Where the records below have a line with "axis", that line is to be copied.

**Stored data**
* * * *

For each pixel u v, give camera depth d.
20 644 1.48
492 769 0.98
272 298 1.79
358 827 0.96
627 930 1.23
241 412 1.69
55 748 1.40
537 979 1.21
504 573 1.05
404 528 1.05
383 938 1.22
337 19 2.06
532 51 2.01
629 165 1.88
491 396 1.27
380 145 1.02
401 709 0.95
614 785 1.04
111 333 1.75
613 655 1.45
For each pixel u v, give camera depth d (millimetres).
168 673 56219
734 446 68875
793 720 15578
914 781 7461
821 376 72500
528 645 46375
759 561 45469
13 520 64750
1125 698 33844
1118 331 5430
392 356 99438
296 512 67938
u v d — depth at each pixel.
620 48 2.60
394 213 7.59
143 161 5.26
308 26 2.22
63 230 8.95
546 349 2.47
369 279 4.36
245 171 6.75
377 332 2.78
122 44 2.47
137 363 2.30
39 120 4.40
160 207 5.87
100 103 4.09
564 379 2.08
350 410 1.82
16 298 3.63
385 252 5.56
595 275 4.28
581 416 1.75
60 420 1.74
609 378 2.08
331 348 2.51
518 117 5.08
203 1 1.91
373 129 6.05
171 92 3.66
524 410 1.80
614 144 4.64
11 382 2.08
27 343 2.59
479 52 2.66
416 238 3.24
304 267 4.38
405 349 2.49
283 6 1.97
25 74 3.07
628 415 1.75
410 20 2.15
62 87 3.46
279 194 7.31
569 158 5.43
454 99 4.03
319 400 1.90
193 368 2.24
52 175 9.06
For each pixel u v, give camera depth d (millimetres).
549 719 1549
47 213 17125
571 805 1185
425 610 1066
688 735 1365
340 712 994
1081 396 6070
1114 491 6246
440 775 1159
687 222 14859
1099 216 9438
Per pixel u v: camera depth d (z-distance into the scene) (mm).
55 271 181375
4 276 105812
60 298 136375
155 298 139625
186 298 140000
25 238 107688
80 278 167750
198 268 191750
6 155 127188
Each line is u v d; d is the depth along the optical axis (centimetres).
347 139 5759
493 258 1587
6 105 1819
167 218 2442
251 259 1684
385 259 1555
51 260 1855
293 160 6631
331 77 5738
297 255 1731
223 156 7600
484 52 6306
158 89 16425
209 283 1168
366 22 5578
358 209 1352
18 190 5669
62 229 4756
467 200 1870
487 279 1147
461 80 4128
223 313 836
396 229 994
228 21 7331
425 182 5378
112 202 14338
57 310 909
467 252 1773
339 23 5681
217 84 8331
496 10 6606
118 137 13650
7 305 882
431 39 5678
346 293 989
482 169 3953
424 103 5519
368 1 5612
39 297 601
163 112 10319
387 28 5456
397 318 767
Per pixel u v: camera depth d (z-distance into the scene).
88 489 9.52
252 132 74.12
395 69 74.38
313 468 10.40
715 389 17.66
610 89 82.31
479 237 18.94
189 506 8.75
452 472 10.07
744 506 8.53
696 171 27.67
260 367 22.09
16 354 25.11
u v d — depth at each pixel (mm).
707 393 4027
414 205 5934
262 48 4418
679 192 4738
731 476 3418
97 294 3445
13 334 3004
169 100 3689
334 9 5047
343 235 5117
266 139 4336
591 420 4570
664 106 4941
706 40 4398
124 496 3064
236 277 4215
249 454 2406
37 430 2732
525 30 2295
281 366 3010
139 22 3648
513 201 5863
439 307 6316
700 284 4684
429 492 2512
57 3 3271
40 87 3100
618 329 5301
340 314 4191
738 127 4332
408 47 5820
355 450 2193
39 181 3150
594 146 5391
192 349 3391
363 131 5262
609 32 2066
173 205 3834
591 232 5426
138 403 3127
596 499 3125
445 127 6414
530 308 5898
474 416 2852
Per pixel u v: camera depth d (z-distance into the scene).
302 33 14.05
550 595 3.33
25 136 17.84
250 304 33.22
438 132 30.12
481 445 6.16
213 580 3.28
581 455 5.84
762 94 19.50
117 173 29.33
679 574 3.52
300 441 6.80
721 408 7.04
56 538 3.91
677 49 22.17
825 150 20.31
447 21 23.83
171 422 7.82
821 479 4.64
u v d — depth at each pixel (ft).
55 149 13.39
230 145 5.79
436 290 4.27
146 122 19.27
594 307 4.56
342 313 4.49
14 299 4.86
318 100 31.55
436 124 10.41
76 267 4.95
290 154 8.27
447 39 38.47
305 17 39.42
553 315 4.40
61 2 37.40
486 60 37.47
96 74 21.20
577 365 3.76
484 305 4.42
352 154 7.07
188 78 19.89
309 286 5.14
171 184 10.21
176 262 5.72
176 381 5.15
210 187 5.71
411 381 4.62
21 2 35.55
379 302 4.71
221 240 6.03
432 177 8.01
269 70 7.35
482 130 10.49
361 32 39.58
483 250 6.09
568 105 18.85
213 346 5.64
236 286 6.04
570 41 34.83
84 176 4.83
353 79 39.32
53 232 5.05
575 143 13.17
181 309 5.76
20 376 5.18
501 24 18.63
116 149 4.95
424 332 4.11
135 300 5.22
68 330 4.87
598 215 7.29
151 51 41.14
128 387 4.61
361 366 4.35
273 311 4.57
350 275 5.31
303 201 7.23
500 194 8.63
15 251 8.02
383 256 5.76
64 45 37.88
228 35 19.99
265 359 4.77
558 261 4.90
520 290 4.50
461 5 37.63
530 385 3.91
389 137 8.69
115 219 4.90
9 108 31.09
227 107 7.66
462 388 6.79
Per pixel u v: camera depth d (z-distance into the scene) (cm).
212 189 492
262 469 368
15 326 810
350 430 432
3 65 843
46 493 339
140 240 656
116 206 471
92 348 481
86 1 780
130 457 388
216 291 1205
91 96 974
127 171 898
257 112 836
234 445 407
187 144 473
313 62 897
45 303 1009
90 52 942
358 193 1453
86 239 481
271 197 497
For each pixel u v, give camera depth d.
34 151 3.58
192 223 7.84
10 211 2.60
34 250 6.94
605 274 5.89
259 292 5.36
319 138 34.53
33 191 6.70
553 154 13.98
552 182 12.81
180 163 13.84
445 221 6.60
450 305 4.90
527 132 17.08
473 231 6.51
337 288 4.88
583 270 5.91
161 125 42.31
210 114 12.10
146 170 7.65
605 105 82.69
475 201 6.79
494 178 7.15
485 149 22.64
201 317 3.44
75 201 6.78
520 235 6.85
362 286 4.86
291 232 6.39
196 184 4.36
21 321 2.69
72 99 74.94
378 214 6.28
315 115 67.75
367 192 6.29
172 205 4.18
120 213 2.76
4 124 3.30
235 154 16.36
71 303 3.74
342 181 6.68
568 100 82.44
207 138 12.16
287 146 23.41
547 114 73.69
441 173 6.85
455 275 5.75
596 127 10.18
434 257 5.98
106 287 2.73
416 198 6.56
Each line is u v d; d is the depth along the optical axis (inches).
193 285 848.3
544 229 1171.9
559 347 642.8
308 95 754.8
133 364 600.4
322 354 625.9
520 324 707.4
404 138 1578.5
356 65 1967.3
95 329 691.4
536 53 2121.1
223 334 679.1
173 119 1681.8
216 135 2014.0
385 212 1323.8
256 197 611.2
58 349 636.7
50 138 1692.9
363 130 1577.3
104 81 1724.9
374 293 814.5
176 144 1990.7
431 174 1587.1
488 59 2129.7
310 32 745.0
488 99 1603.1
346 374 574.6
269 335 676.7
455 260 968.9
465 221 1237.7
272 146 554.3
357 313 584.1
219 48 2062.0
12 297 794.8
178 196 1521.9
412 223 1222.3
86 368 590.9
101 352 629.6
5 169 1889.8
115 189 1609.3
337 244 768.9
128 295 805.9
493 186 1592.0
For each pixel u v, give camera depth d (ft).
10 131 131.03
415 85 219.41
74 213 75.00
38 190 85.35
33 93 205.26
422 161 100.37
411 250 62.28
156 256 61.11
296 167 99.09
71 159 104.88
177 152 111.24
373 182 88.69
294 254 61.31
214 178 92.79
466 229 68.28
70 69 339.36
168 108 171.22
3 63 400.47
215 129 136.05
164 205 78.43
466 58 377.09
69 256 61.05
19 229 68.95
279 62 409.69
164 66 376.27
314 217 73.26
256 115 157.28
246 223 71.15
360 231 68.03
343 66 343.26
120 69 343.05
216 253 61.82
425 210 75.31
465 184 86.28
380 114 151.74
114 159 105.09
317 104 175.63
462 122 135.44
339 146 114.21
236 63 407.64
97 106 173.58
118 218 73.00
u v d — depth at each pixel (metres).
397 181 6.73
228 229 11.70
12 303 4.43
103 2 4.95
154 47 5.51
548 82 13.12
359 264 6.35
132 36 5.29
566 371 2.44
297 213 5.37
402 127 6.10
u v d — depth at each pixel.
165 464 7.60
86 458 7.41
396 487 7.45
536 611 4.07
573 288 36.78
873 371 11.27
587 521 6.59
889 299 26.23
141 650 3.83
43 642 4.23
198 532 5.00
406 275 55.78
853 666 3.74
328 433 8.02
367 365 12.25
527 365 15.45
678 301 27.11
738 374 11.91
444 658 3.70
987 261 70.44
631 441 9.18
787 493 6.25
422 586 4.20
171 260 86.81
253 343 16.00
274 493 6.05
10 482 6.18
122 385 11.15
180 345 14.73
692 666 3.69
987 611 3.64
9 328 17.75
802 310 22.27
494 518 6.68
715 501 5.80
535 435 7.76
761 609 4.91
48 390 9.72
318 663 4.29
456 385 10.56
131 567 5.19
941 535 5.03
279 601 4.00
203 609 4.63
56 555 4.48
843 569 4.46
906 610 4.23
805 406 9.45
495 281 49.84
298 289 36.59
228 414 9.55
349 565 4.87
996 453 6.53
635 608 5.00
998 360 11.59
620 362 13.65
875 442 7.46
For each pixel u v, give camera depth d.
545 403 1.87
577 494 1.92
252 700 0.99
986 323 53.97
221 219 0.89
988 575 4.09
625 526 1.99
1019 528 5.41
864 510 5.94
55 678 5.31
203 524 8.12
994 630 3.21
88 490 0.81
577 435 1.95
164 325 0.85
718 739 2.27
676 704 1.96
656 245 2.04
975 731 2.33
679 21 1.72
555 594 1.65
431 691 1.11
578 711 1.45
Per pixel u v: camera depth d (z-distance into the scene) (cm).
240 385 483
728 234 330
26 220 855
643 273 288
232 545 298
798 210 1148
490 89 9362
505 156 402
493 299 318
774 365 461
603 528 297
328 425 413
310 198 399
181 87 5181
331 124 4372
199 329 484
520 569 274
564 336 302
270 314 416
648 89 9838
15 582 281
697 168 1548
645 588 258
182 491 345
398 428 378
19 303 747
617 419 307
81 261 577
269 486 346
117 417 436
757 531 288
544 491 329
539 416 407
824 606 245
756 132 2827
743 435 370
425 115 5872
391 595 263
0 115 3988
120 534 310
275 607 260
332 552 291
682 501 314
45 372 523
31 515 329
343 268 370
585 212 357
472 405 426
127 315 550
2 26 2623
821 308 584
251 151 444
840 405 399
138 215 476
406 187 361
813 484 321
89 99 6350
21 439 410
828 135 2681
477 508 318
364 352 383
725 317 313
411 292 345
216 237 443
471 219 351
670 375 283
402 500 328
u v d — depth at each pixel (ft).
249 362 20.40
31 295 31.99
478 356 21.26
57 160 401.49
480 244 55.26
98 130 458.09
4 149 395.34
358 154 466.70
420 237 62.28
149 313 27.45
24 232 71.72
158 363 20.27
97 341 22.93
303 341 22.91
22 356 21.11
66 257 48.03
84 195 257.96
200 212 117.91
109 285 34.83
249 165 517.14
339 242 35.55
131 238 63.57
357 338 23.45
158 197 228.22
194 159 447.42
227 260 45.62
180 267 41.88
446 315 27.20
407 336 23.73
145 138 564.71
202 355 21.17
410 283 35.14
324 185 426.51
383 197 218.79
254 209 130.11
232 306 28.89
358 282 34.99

* * * *

**Written answer**
Each line is u v d; d is the depth along the optical axis (centimetres).
Each line is u v d; d is the depth along the optical axis (inches).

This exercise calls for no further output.